If ${v_0}$ is the velocity vector of the ship and ${v_{wind}}$ is the velocity vector of the wind, then the velocity of the wind relative to the ship is simply $\left( {{v_{wind}} - {v_0}} \right)$.

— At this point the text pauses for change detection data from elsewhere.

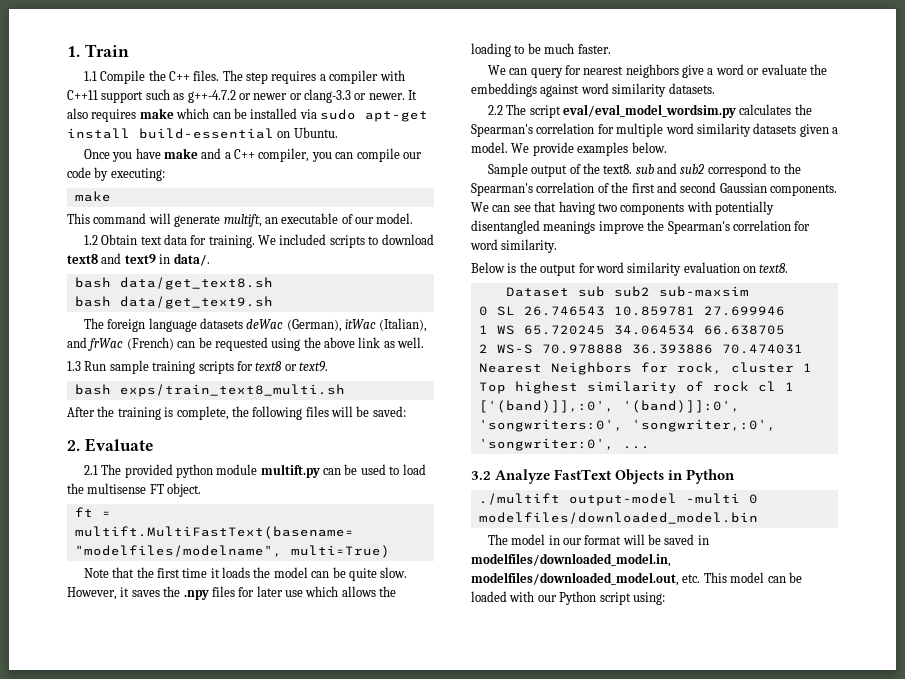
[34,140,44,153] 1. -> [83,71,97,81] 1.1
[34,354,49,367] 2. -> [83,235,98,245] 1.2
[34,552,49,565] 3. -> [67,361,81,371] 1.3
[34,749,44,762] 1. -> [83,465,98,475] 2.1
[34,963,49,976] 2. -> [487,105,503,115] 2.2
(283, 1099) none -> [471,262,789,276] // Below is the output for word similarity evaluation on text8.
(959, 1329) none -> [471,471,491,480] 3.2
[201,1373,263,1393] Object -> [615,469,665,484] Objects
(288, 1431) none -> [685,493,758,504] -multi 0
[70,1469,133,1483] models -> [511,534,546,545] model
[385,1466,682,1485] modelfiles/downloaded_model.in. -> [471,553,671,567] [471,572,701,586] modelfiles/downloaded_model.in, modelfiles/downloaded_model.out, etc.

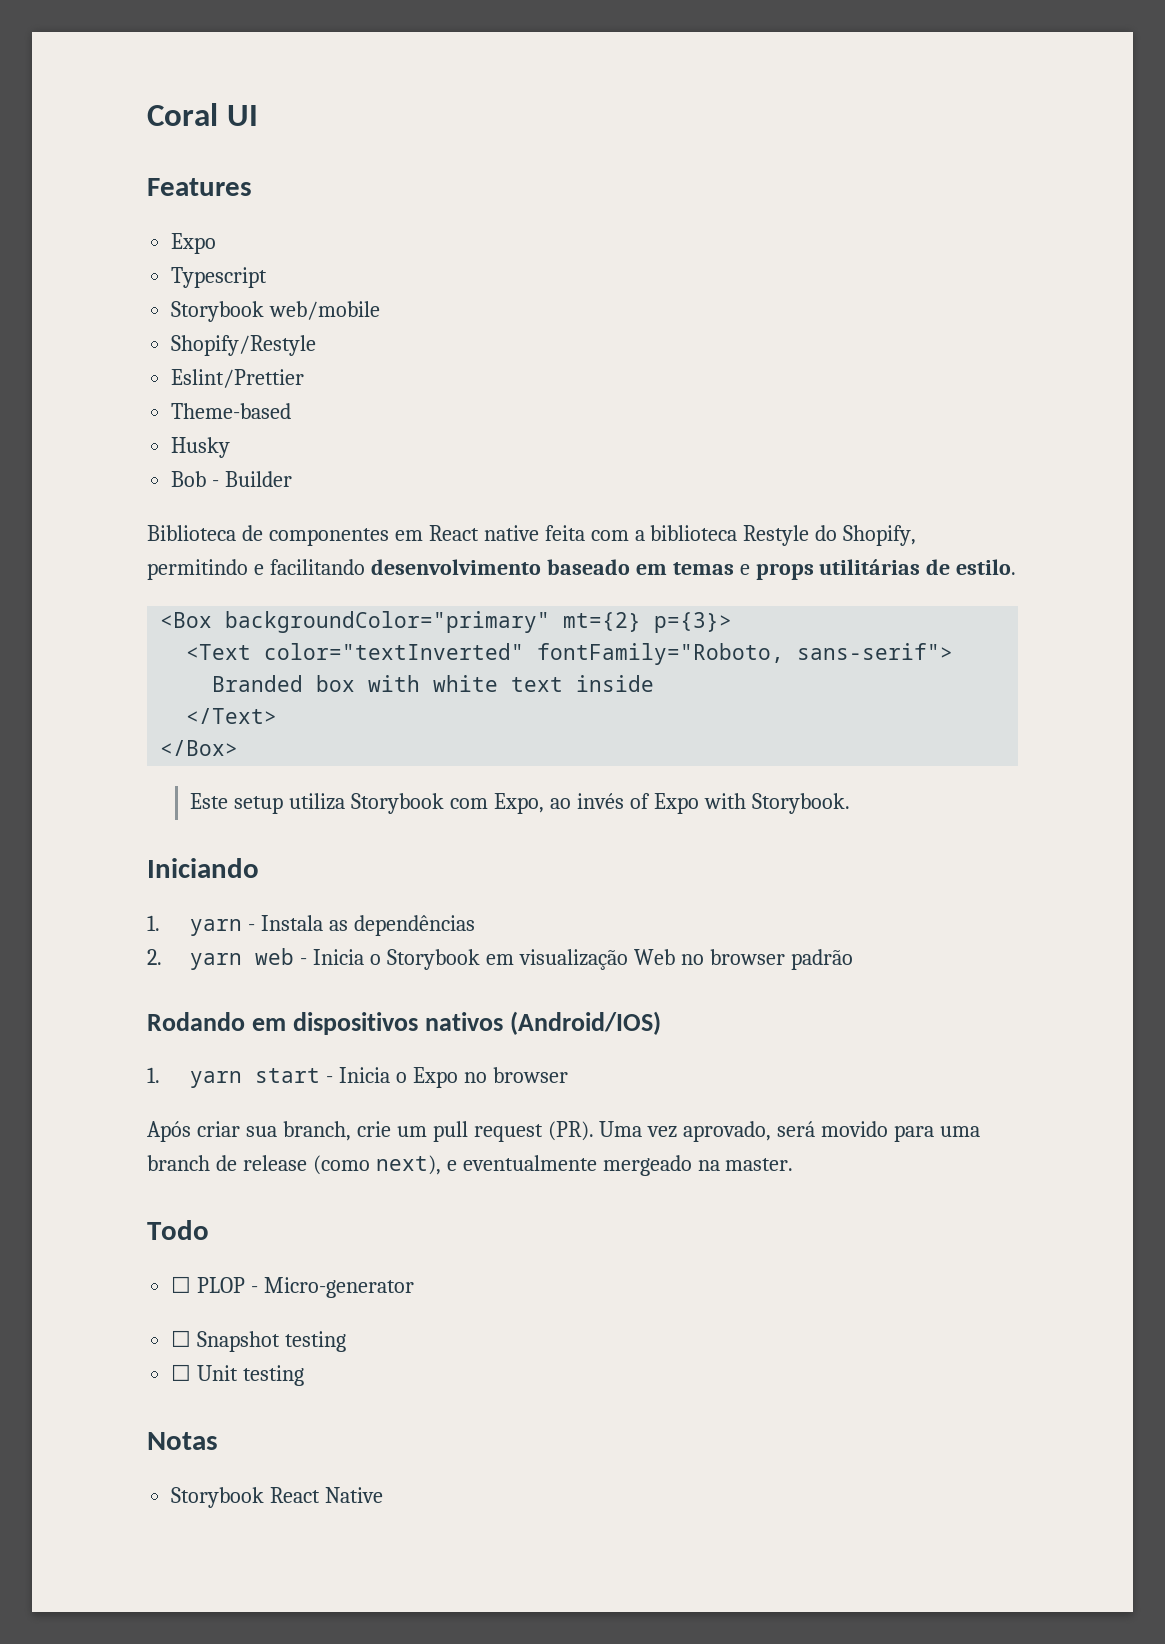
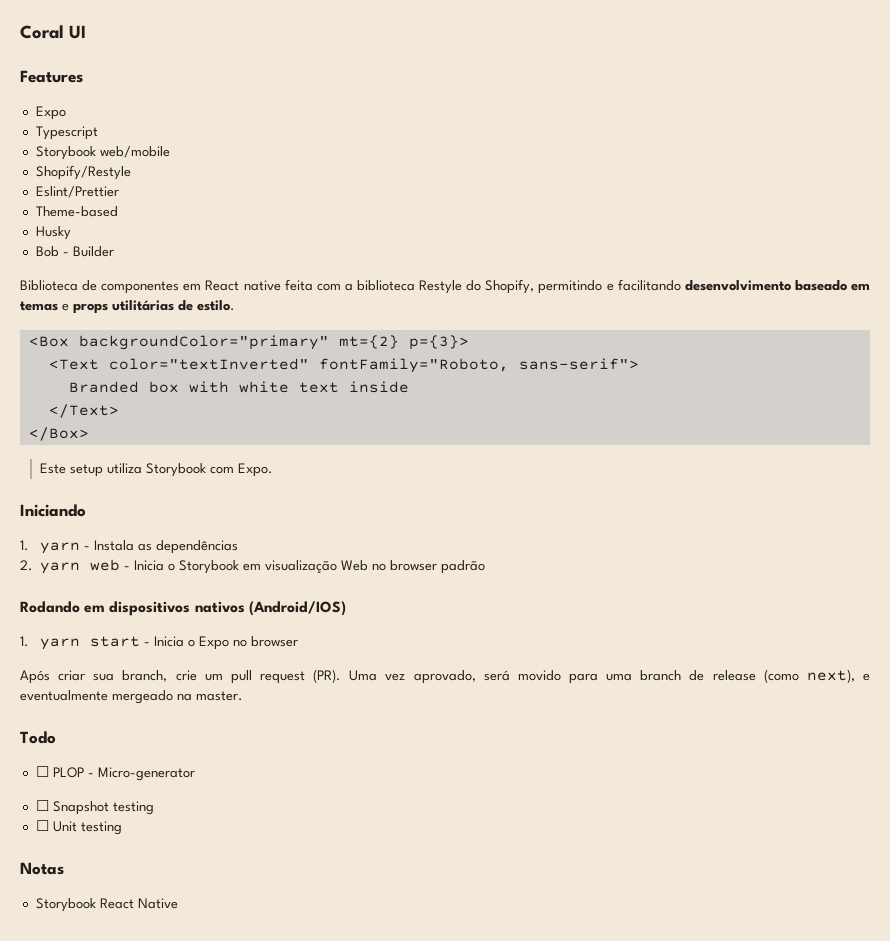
[493,793,850,814] Expo, ao invés of Expo with Storybook. -> [237,463,273,477] Expo.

This is indicated in the above figure. The magnitude $\left| {{v_{wind}} - {v_0}} \right|$ is then given by:
$= \sqrt {v_0^2 + v_{wind}^2 + 2{v_0}{v_{wind}}\cos \left( {180^\circ - \phi } \right)}$
$= \sqrt {v_0^2 + v_{wind}^2 + 2{v_0}{v_{wind}}\cos \phi }$
$= \sqrt {{{15}^2} + {{30}^2} + 2.15.30\cos 60^\circ }$
$= \sqrt {225 + 900 + 450}$
$= \sqrt {1575} \approx 40km/h$

The angle of the direction of the wind will be
$\tan \phi ' = \left( {\frac{{{v_{wind}}\sin \phi }}{{{v_0} + {v_{wind}}\cos \phi }}} \right)$
$\tan \phi ' = \left( {\frac{{15\sin 60^\circ }}{{30 + 15\cos 60^\circ }}} \right)$
$\phi ' \approx 19^\circ$